■ Task statement
Make an exact copy of all the entries, but do not reproduce the pictures.

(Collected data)
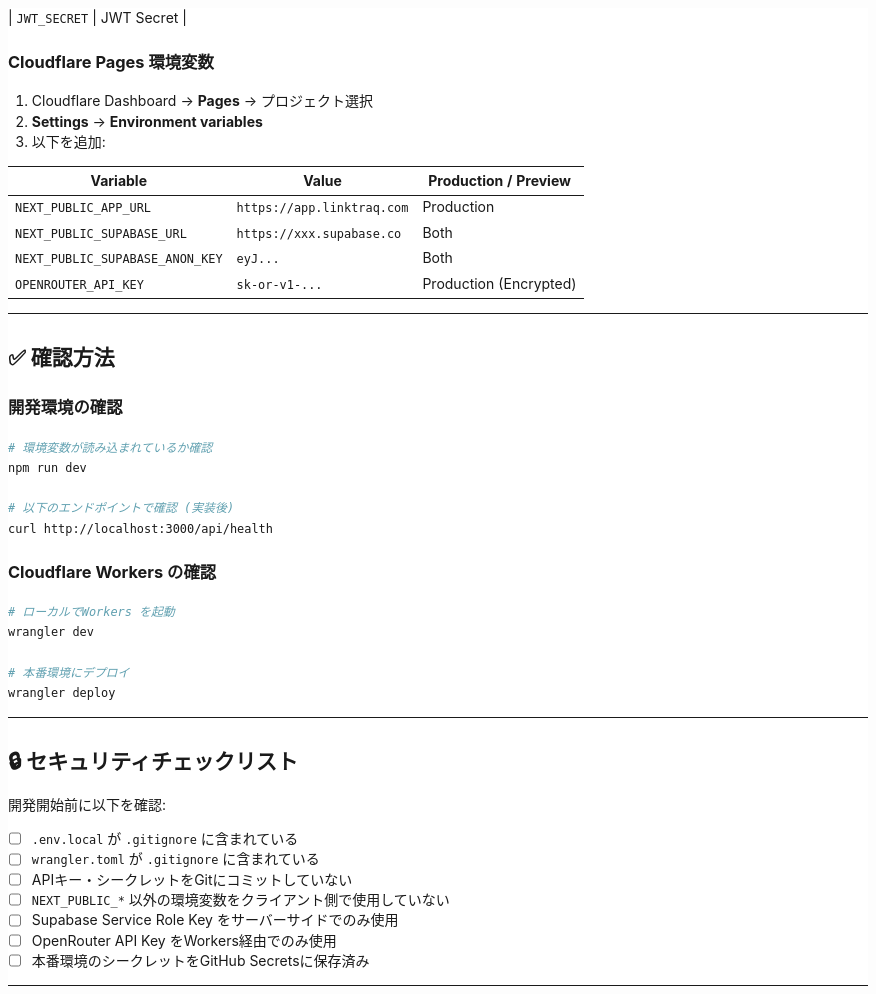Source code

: | `JWT_SECRET` | JWT Secret |

### Cloudflare Pages 環境変数

1. Cloudflare Dashboard → **Pages** → プロジェクト選択
2. **Settings** → **Environment variables**
3. 以下を追加:

| Variable | Value | Production / Preview |
|----------|-------|---------------------|
| `NEXT_PUBLIC_APP_URL` | `https://app.linktraq.com` | Production |
| `NEXT_PUBLIC_SUPABASE_URL` | `https://xxx.supabase.co` | Both |
| `NEXT_PUBLIC_SUPABASE_ANON_KEY` | `eyJ...` | Both |
| `OPENROUTER_API_KEY` | `sk-or-v1-...` | Production (Encrypted) |

---

## ✅ 確認方法

### 開発環境の確認

```bash
# 環境変数が読み込まれているか確認
npm run dev

# 以下のエンドポイントで確認 (実装後)
curl http://localhost:3000/api/health
```

### Cloudflare Workers の確認

```bash
# ローカルでWorkers を起動
wrangler dev

# 本番環境にデプロイ
wrangler deploy
```

---

## 🔒 セキュリティチェックリスト

開発開始前に以下を確認:

- [ ] `.env.local` が `.gitignore` に含まれている
- [ ] `wrangler.toml` が `.gitignore` に含まれている
- [ ] APIキー・シークレットをGitにコミットしていない
- [ ] `NEXT_PUBLIC_*` 以外の環境変数をクライアント側で使用していない
- [ ] Supabase Service Role Key をサーバーサイドでのみ使用
- [ ] OpenRouter API Key をWorkers経由でのみ使用
- [ ] 本番環境のシークレットをGitHub Secretsに保存済み

---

■ Answer area
Source code

: | `JWT_SECRET` | JWT Secret |

### Cloudflare Pages 環境変数

1. Cloudflare Dashboard → **Pages** → プロジェクト選択
2. **Settings** → **Environment variables**
3. 以下を追加:

| Variable | Value | Production / Preview |
|----------|-------|---------------------|
| `NEXT_PUBLIC_APP_URL` | `https://app.linktraq.com` | Production |
| `NEXT_PUBLIC_SUPABASE_URL` | `https://xxx.supabase.co` | Both |
| `NEXT_PUBLIC_SUPABASE_ANON_KEY` | `eyJ...` | Both |
| `OPENROUTER_API_KEY` | `sk-or-v1-...` | Production (Encrypted) |

---

## ✅ 確認方法

### 開発環境の確認

```bash
# 環境変数が読み込まれているか確認
npm run dev

# 以下のエンドポイントで確認 (実装後)
curl http://localhost:3000/api/health
```

### Cloudflare Workers の確認

```bash
# ローカルでWorkers を起動
wrangler dev

# 本番環境にデプロイ
wrangler deploy
```

---

## 🔒 セキュリティチェックリスト

開発開始前に以下を確認:

- [ ] `.env.local` が `.gitignore` に含まれている
- [ ] `wrangler.toml` が `.gitignore` に含まれている
- [ ] APIキー・シークレットをGitにコミットしていない
- [ ] `NEXT_PUBLIC_*` 以外の環境変数をクライアント側で使用していない
- [ ] Supabase Service Role Key をサーバーサイドでのみ使用
- [ ] OpenRouter API Key をWorkers経由でのみ使用
- [ ] 本番環境のシークレットをGitHub Secretsに保存済み

---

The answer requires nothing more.